Not going nuclear — for now
Ofcom has so far avoided its smash-glass option.
Under the OSA it could seek a court order blocking “ancillary” services, like those those processing subscription payments on X’s behalf, and ask internet providers to block X from operating in the U.K.
Taking that route would mean bypassing a formal investigation, but that is generally considered a last resort according to Ofcom’s guidance. To do so, Ofcom would need to prove that risk of harm to U.K. users is particularly great.
Before launching its investigation Monday, the regulator made “urgent contact” with X on Jan. 5, giving the platform until last Friday to respond.
Ofcom stressed the importance of “due process” and of ensuring its investigations are “legally robust and fairly decided.”
Limited reach
The OSA only covers U.K. users. It’s a point ministers have been keen to stress amid concerns its interaction with the U.S. First Amendment, which guarantees free speech, could become a flashpoint in trade negotiations with Washington. It’s not enough for officials or ministers to believe X has failed to protect users generally.
The most egregious material might not even be on X. Child sexual abuse charity the Internet Watch Foundation said last week that its analysts had found what appeared to be Grok-produced Child sexual abuse material (CSAM) on a dark web forum, rather than X itself — so it’s far from self-evident that Ofcom taking the nuclear option against X would ever have been legally justified.
X did not comment on Ofcom’s investigation when contacted by POLITICO, but referred back to a statement issued on Jan. 4 about the issue of deepfakes on the platform.
“We take action against illegal content on X, including Child Sexual Abuse Material (CSAM), by removing it, permanently suspending accounts, and working with local governments and law enforcement as necessary.

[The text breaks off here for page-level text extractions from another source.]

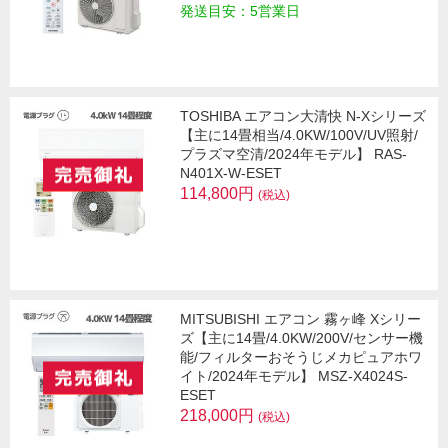
発送目安：5営業日
TOSHIBA エアコン大清快 N-Xシリーズ
【主に14畳相当/4.0KW/100V/UV照射/
プラズマ空清/2024年モデル】 RAS-
N401X-W-ESET
114,800円
(税込)
MITSUBISHI エアコン 霧ヶ峰 Xシリー
ズ【主に14畳/4.0KW/200V/センサー機
能/フィルターおそうじメカピュアホワ
イト/2024年モデル】 MSZ-X4024S-
ESET
218,000円
(税込)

Anyone using or prompting Grok to make illegal content will suffer the same consequences as if they upload illegal content,” the statement said.
Big test
The OSA came into force last summer, and until now Ofcom’s enforcement actions have focused on pornography site providers for not implementing age-checks.
Online safety campaigners have argued this indicates Ofcom is more interested in going after low-hanging fruit than challenging more powerful tech companies. “It has been striking to many that of the 40+ investigations it has launched so far, not one has been directed at large … services,” the online safety campaign group the Molly Rose Foundation said in September.
That means the X investigation is the OSA’s first big test, and it’s especially thorny because it involves an AI chatbot. The Science, Innovation and Technology committee wrote in a report published last summer that the legislation does not provide sufficient protections against generative AI, a point Technology Secretary Liz Kendall herself conceded in a recent evidence session.
Political risks
If Ofcom concludes X hasn’t broken the law there are likely to be calls from OSA critics, both inside and outside Parliament, to return to the drawing board.
It would also put the government, which has promised to act if Ofcom doesn’t, in a tricky spot. The PM’s spokesperson on Monday described child sexual abuse imagery as “the worst crimes imaginable.”
Ofcom could also conclude X has broken the law, but decide against imposing sanctions, according to its enforcement guidance.
The outcome of Ofcom’s investigation will be watched closely by the White House and is fraught with diplomatic peril for the U.K. government, which has already been criticized for implementing the new online safety law by Donald Trump and his allies.
Foreign Secretary David Lammy raised the Grok issue with U.S. Vice President JD Vance last week, POLITICO reported.
But other Republicans are readying for a geopolitical fight: GOP Congresswoman Anna Paulina Luna, a member of the U.S. House foreign affairs committee, said she was drafting legislation to sanction the U.K. if X does get blocked.